Tüm yaşanan böylesi vahim ve kötü duruma rağmen sağduyusunu yitirmeden meseleye saygı
temelinde hassasiyetle bakan sapla samanı birbirinden ayırt etmeyi başarmış sağduyulu Doktor
ve Sağlık çalışanlarımızın olması halinde, bu işin kazananı vatandaşlarımızın yani, ülkemiz
olduğu inancındayım.

Kıymetli kardeşlerim, fıtratımız gereği içersinde yaşam bulduğumuz herşey bizlere çok olağan
gelebilir. Oysa hiçbir şey olağandışı değil, tam tersi olağanüstüdür. Ancak, bizler ne kadar
farkındayız? Buna bakmak lazım.
Gerek Cenab-ı Allah’ın bizlere bahşettiği nimetler, gereksede devletimizin beşeri hayatımızda
sosyal yaşamın tamamına ait ne varsa kendi Vatandaşının en iyi bir şekilde istifade edebilmesi
için azami gayretiyle hizmetine sunduğu bütün imkan ve olanakları yani, hiçbir şeyi, lütfenlütfen-
lütfen olağan görmeyelim.
Bizlere ve geleceğimize ait olan değerli ve kıymetlilerimizi kırmayalım, dökmeyelim ve yok
etmeyelim. Yok edenlere ise, asla müsade etmeyelim.
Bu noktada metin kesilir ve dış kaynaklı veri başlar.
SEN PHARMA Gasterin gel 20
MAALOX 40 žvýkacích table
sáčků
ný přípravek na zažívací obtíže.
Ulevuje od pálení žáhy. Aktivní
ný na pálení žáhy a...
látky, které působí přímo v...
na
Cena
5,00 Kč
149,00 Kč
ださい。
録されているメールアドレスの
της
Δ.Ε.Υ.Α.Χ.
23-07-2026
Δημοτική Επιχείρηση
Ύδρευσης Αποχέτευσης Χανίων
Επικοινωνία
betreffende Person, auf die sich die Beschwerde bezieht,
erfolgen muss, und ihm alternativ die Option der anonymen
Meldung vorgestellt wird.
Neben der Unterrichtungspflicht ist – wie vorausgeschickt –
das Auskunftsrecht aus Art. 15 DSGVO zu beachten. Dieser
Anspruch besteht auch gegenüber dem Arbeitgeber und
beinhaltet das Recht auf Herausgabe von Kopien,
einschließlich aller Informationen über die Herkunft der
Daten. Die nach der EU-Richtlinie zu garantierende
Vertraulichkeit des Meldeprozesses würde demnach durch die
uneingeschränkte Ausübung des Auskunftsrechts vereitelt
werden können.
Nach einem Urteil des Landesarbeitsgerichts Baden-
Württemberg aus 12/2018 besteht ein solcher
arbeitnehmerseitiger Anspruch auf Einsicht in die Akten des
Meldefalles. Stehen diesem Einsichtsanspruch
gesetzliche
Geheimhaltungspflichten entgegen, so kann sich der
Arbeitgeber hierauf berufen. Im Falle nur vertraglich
Çünkü, bu hayatta sadece bizler yokuz. Bizlerden sonra yaşayan ve yaşayacak olan
çocuklarımız, çocuklarımızın çocukları var. Bu güzel geleceklere, kimsenin engel olmasına
müsade etmemeliyiz. Şimdiden tezi yok; kendi ailemizden başlayarak hayatlarına sebep
olduğumuz çocuklarımıza, insan olmanın gereği olan sahiplenmeyi, kötülüğe karşı göz
yummamayı daha önemlisi sevmeyi, saygı göstermeyi, tahammül etmeyi yüreğimizde yeşertip
çevremizdekilere öğretmeliyiz.

Olabilir! Bazı halleri olağan karşılamak lazım. Kimse Aziz değildir. Aslında hepimiz aynı
kumaştan kesilmişiz de bizler farkında değiliz. Mesela, kim bilebilir ki görevleri başından
binbir dertleriyle cebelleşen belkide psikolojik problemleri yoğunlukta yaşayan sağlık
çalışanları kamu görevlilerimiz olabilir. Bunların olması ihtimal dahilindedir.
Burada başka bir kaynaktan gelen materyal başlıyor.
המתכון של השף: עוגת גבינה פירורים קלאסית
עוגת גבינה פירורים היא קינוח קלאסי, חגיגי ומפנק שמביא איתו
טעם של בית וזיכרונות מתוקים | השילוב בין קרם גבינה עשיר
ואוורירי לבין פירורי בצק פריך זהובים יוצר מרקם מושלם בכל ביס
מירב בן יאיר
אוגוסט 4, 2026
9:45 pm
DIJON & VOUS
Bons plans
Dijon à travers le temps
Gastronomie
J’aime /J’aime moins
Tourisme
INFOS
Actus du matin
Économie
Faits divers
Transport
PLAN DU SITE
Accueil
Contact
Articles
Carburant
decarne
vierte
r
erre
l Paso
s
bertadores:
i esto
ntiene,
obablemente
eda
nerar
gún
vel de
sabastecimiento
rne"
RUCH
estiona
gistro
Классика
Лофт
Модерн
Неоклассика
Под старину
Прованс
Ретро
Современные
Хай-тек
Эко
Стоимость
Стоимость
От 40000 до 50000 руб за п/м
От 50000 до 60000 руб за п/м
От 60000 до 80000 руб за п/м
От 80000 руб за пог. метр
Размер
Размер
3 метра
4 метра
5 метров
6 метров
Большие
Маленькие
Bu çalışanlardan bazıları belki de yetimhanelerde büyük acılar yaşayarak herşeye rağmen aile
olmanın özlemiyle kendi hayatlarını belli noktaya getirmeyi başarandan tutun farklı
meselelerden dolayı büyük hüzünleri olanlarımızda olabilir.
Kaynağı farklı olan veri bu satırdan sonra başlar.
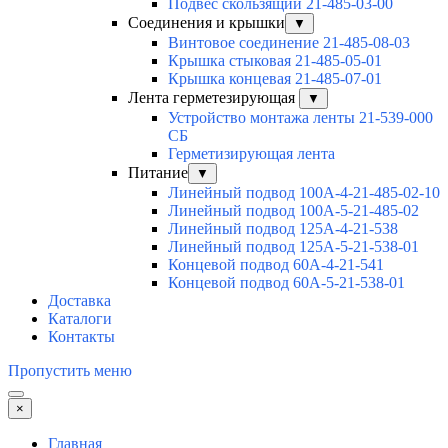
Подвес скользящий 21-485-03-00
Соединения и крышки
▼
Винтовое соединение 21-485-08-03
Крышка стыковая 21-485-05-01
Крышка концевая 21-485-07-01
Лента герметезирующая
▼
Устройство монтажа ленты 21-539-000
СБ
Герметизирующая лента
Питание
▼
Линейный подвод 100А-4-21-485-02-10
Линейный подвод 100А-5-21-485-02
Линейный подвод 125А-4-21-538
Линейный подвод 125А-5-21-538-01
Концевой подвод 60А-4-21-541
Концевой подвод 60А-5-21-538-01
Доставка
Каталоги
Контакты
Пропустить меню
×
Главная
Bu ve benzer durumlar iç alemlerinden içten içe toplumla kendi arasına sessiz büyük bir
çukurda açmış olabilenler de olabilir.
İşte tamda bu noktada yine toplum olarak iş bizlere düşüyor. Erdemimiz , tahammülümüz,
saygımızla onlarında güvenini kazanarak iyi düşünmelerine pencere açıp onlarda can simidi
elini uzatmış oluruz.
Hülasa ez cümle lütfen etrafımıza gözlerimizle bakarken kalp gözüyle bakıp istifade ettiğimiz
nimetlere o gözle sahip çıkalım. Tabiri caiz ise, yemek yediğimiz tabağa tükürmeyelim.
Tükürülmesine müsade etmeyelim. En nihayetinde, işin ucu bizlere dokunuyor.